▶ [Page excerpt]:
BACHELOR Assignment

Scalable Deep Learning  

Type: Bachelor CS

Period: TBD

Student: (Unassigned)

If you are interested please contact :

Context of the work:

Deep Learning (DL) is a very important machine learning area nowadays and it has proven to be a successful tool for all machine learning paradigms, i.e. supervised learning, unsupervised learning, and reinforcement learning. Still, the scalability of DL models is limited due too many redundant connections. In our previous work [1], we showed that the fully-connected layers of artificial neural networks can be replaced with sparse ones which have an evolutionary connectivity. Such sparse and adaptive models are very scalable at no cost in performance. Yet, our work is just a drop in the ocean and many new research directions can start from it.

Short description of the assignment:

Use your imagination, creativity, curiosity, research interests, and technical skills to start one of these directions. Non-exhaustively, you may start from some of our most interesting papers on these topics [1-3] or to propose your own topic. Possible topics of research are:

  1. Advance state-of-the-art in sparse deep learning algorithms (e.g. SET-DBN)
  2. Fundamental properties of scalable deep neural networks
  3. Scalability & reinforcement learning
  4. Scalable deep neural networks applied to your preferred topic.

Possible expected outcomes:

finding new insights on the relations between learning in biological brain and learning in artificial neural networks, advancing state-of-the-art in learning algorithms for artificial neural networks, obtaining publishable results.

 Requirements:

  • Basic Calculus, Probabilities, and Optimization
  • Good programming skills (preferably Python)

▶ [Available data]:
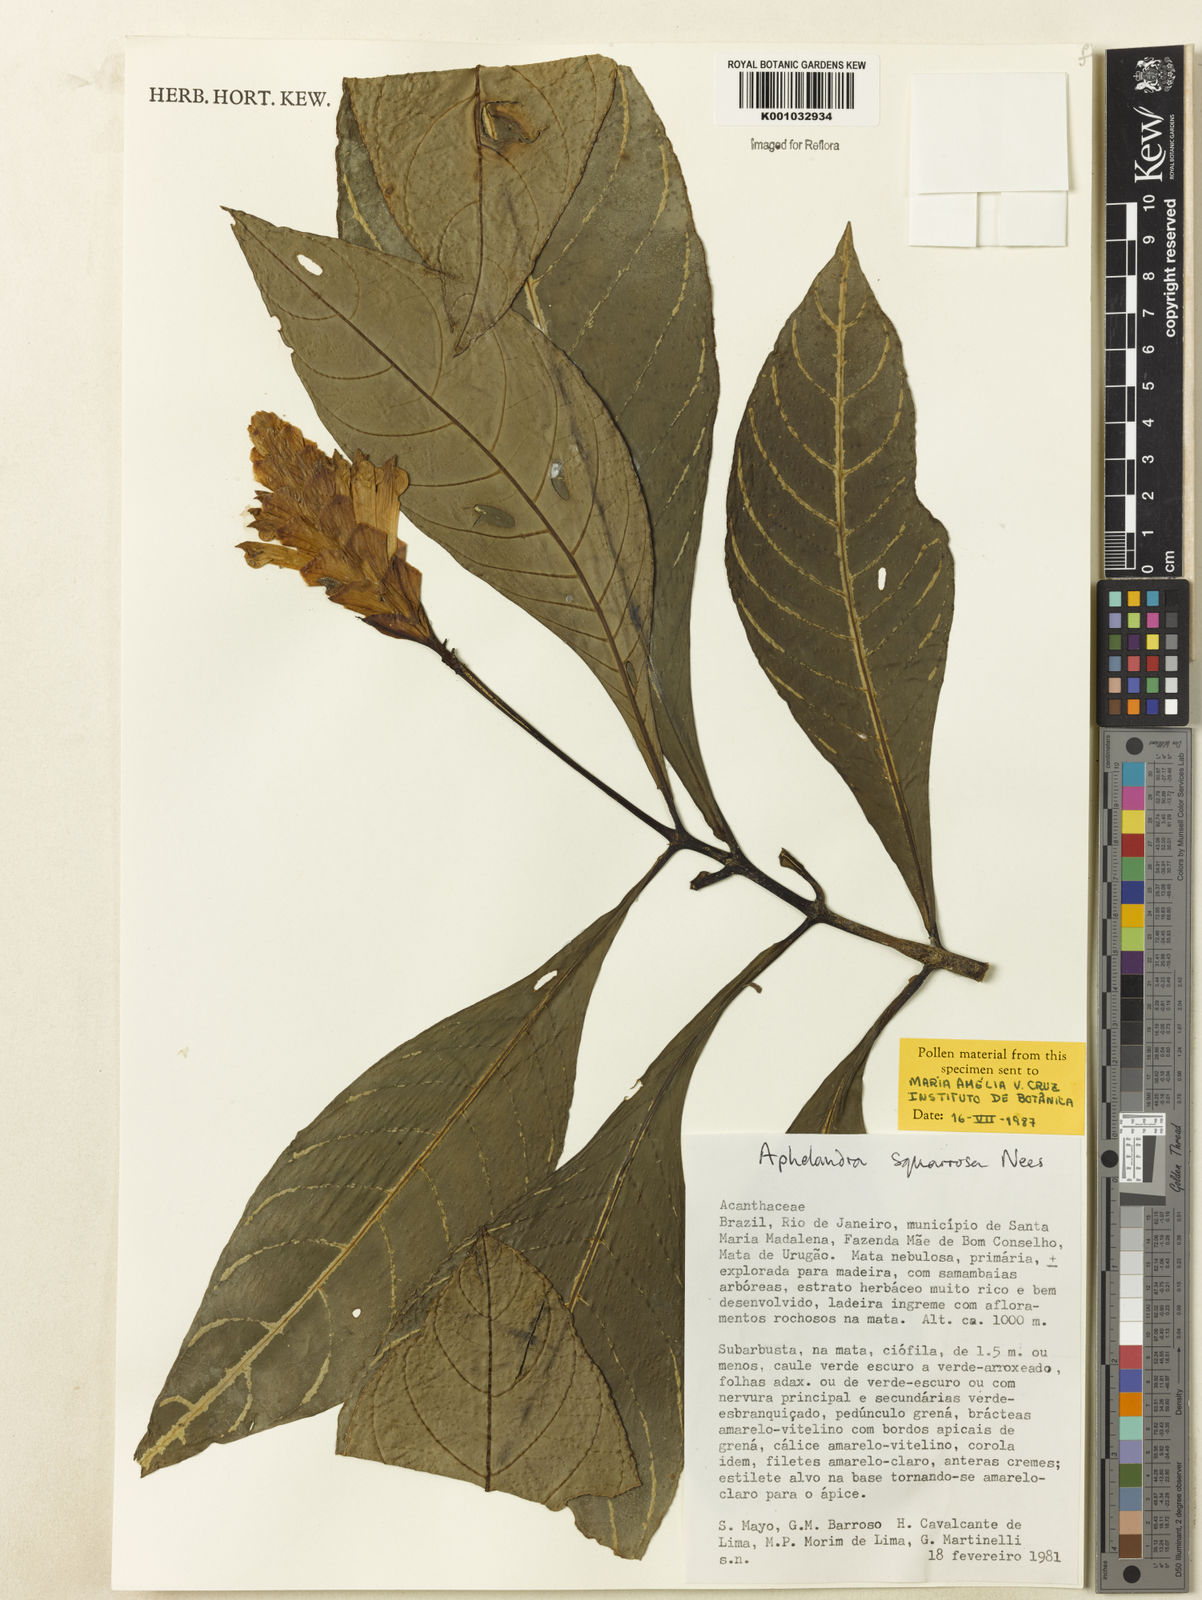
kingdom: Plantae
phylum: Tracheophyta
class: Magnoliopsida
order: Lamiales
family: Acanthaceae
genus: Aphelandra
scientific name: Aphelandra squarrosa
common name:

▶ [Questions]:
A. Check each statement against the Scalable Deep Learning assignment, and answer yes or no for each, quoting the words that settle it: (i) a student has already been assigned to it; (ii) earlier work showed that fully-connected layers can be swapped for sparse ones; (iii) Python is the only programming language accepted.
B. Copy the part of the Scalable Deep Learning assignment starting with "1. Advance state-of-the-art" and going on through "obtaining publishable results.".

▶ [Solutions]:
A.
(i) No: "Student: (Unassigned)"
(ii) Yes: "the fully-connected layers of artificial neural networks can be replaced with sparse ones which have an evolutionary connectivity"
(iii) No: "Good programming skills (preferably Python)"

B.
1. Advance state-of-the-art in sparse deep learning algorithms (e.g. SET-DBN)
  2. Fundamental properties of scalable deep neural networks
  3. Scalability & reinforcement learning
  4. Scalable deep neural networks applied to your preferred topic.

Possible expected outcomes:

finding new insights on the relations between learning in biological brain and learning in artificial neural networks, advancing state-of-the-art in learning algorithms for artificial neural networks, obtaining publishable results.